The Community Eye Health Journal is sent – free of charge – to over 23,000 eye care workers in 136 countries worldwide. Many of them work in relative isolation, particularly in countries where opportunities for continued education are rare. Eye care workers value both the relevance and usefulness of the Journal – which is written and peer-reviewed by a global group of contributors – and the way it connects them with international developments and the experiences of colleagues in other countries.
If I stand back, and look at the global ‘eye health system’, it strikes me that the Journal is in the unique position of providing a link between the global eye health community and the allied personnel, nurses, doctors, specialists and managers responsible for day-to-day eye care delivery worldwide. It is important that this continues, because without the active involvement of these individuals, even well-resourced global initiatives cannot be fully realised. When there is inclusive communication, however, people are able to see themselves as valued members of the global eye health community. The shared identity and shared purpose this fosters can support fundamental changes to the way eye care is practiced worldwide.
Eye care workers have improved their practice and care of patients as a direct result of reading the Journal
However, making a difference in areas where health funding is limited requires knowledge, commitment, creativity and energy on the part of individual eye care workers. To facilitate this – particularly for wide-ranging issues such as gender and disability – the Journal shares global perspectives, raises awareness about the challenges and why they must be addressed, shares examples of successful programmes and offers practical guidance. All of this helps to encourage and equip eye care workers so they can feel confident to make a difference with the resources they have.

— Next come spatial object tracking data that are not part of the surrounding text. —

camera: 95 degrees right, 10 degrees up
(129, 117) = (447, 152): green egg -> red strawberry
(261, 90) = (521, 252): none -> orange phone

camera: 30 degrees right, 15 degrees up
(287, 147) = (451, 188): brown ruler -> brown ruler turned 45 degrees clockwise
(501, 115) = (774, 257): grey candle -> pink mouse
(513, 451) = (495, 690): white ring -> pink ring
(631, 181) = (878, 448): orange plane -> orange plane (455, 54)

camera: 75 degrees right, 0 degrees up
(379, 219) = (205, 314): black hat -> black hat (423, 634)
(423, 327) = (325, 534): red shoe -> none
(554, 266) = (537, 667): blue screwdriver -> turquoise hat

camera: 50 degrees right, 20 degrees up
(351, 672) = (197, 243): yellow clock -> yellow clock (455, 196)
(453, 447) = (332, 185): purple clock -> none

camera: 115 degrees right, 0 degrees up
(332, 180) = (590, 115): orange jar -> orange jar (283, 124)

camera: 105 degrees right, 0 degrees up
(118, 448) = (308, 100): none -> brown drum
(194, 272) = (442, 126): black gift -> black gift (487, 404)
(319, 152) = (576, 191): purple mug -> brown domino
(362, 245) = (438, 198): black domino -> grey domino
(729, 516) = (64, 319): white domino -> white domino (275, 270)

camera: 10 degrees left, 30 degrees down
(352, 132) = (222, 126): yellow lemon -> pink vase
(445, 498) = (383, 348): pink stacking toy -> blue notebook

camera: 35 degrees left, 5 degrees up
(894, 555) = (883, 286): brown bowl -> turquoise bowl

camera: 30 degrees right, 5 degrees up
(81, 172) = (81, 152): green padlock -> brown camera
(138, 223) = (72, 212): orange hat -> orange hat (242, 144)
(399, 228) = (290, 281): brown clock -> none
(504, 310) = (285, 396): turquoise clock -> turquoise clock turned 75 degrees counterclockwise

We know that our approach is working: readers say they are making changes to their practice and clinical care of patients as a direct result of reading the Journal. For example, some have started to record the number of women who undergo cataract surgery – an important first step to monitor and address inequity – and others have improved the way they interact with people who have disabilities, which encourages service uptake.
We are all very lucky to be involved in work that is bringing health and hope to so many. By communicating with one another, whether through the Journal or otherwise, those of us who work to eliminate avoidable blindness and visual impairment benefit just as much the people we want to help. We are each other’s lights in the darkness.